I’ve been out of high school for quite a few years, but if you’re like me (or if you are currently immersed in the four years of social purgatory that is high school), then you know all too well the Molotov cocktail comprised of anxiety, experimentation, and fun (with a dash of paralyzing self-doubt mixed in) that is the high school experience. You want to blend in, but you also want to be appreciated for who you actually are.
But what do you do when who you really are is not what people SEE when they look at you?Holding up the Universe is a novel centering on two high school students, but the story is more, well… universal than that.
While part of the Young Adult genre, Niven’s Holding up the Universe is a book for adults too. Because how many of us can’t remember (and don’t still experience) the feeling that no one really knows us? That we are more than what people can see and judge with their eyes.
Libby is returning to school after emerging from the depths of grief and depression following her mother’s death. Having seen that life is more than just what happens in the hallways of her high school, Libby has doesn’t have any more room in her life for pretending to be someone she’s not. She’s well aware, however, that most people judge her based on what they see. In Libby’s words:
“The short version of the story is that my mom died and I got fat, but somehow I’m still here. …Tomorrow is my first day of school since fifth grade. My new title will be high school junior, which, let’s face it, sounds a lot better than America’s Fattest Teen. But it’s hard to be anything but TERRIFIED OUT OF MY SKULL.” (pg 8)
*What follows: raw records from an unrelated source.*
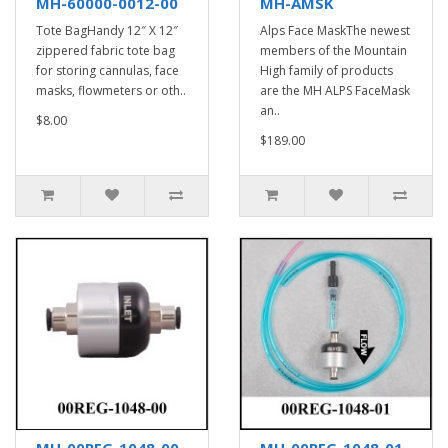
MH-60000-0012-00
MH-AMSK
Tote BagHandy 12″ X 12″
Alps Face MaskThe newest
zippered fabric tote bag
members of the Mountain
for storing cannulas, face
High family of products
masks, flowmeters or oth..
are the MH ALPS FaceMask
an..
$8.00
$189.00
MH-00REG-1048-00
MH-00REG-1048-01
Jack Masselin seems like he’s got it all together. He’s athletic, he’s popular, and he has mastered the art of being cool in high school. But Jack has a secret that no one, not even his parents, know and he has to keep up the exhausting facade so that know one finds out.
“Do whatever it takes. Be lord of the douche. Anything to keep from being the prey. Always better to hunt than be hunted. I’m not telling you this as an excuse for what I’m about to do. But maybe you can keep it in mind. This is the only way to stop my friends from doing something worse, and it’s the only way to stop this stupid game. Just know that I don’t want to hurt anyone. That’s not why. Even though that’s the thing that’s going to happen.” (pg. 2)
Told from both Libby’s and Jack’s point of view in alternating chapters, this is a story with profound messages about who we all are underneath our skin and how we sometimes need to be blind to what’s right in front of us so we can make deeper connections with those around us.